SeqSim algorithm enables rapid identification of new chemical matter through clustering. A) Number of clusters across different similarity cutoffs. B) Target binding and cluster distribution of hit picks with a similarity cutoff of 0.35 (top panel), 0.3 (middle panel), and 0.25 (bottom panel). Graphs represent PSMD2 binding as a function of the number of sequencing reads per cluster (Sum of reads, i.e. Sum of Frequency), and hits are colored by the number of individual members for each cluster (Count, i.e. Cluster Size). ELISA data represent the mean of two independent experiments with three technical replicates each. Clusters containing the two original hits MC1 and MC3 and top clustering hits are labeled next to their data point. C) Sequence enrichment profiles of previously published hits (top panel, Original Picks) compared to profiles of hits picked through clustering analysis (bottom panel, Clustering Hit Picks). Hits are colored according to PSMD2 binding measured by ELISA. Clustering hits with equivalent or better binding (2, 3, 5, 11; Table 1) than the published macrocyclic peptide MC3 are labeled.

Figure 5

Correlation of enzyme inhibition and PAP similarity for reference compounds MC831 (top), MC832 (middle), and MC835 (bottom) and members of their clusters.

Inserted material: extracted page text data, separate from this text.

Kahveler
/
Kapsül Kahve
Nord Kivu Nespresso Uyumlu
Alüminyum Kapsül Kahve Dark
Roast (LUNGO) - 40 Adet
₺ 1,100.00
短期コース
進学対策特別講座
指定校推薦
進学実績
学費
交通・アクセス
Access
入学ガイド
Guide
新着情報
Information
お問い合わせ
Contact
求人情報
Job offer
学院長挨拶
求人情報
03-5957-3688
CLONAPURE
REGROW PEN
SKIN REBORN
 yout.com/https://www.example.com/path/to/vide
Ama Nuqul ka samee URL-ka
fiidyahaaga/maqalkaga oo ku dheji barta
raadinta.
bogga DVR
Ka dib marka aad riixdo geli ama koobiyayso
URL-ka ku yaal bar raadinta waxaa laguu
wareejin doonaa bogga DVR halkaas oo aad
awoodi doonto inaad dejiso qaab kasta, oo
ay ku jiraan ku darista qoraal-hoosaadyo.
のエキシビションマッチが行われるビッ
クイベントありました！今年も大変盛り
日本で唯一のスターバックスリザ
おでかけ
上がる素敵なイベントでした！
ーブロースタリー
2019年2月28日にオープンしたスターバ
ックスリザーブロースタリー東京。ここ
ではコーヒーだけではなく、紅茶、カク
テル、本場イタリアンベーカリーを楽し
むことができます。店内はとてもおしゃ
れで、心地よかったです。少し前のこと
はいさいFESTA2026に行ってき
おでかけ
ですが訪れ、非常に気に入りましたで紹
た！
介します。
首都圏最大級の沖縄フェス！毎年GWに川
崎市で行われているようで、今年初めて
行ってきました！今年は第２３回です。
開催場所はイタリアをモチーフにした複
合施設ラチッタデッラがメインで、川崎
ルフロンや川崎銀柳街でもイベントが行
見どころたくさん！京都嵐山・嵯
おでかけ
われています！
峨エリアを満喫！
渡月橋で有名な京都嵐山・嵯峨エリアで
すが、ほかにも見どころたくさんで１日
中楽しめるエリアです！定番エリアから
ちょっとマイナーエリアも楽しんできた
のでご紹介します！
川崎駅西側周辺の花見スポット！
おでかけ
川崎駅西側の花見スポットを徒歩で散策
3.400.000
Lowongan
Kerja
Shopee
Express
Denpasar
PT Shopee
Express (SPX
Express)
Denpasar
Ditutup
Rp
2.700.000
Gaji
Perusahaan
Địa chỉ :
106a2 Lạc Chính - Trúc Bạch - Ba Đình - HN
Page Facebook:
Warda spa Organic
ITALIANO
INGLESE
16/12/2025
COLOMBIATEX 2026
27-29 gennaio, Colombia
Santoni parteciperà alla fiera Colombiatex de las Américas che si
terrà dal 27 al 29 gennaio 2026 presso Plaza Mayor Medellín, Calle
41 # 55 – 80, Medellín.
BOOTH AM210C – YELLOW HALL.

A) Peptides more similar to the active references are likely to also inhibit the enzyme. Black dashed line indicates 0.6 similarity cutoff. Red circle highlights the parent peptide with PAP similarity of 1.0. B) Amino acid differences between MC831 (top), MC832 (middle), and MC835 (bottom) and their PAP similarity (PAPS) identified derivatives with PAPS, AlogP, and enzymatic inhibition reported for each in vitro translated peptide. ‘-’ indicates a derivative peptide with an inserted or deleted amino acid at that position relative to the parent sequence. Percent Inhibition (% Inhib.) is reported as a normalized value to a control compound.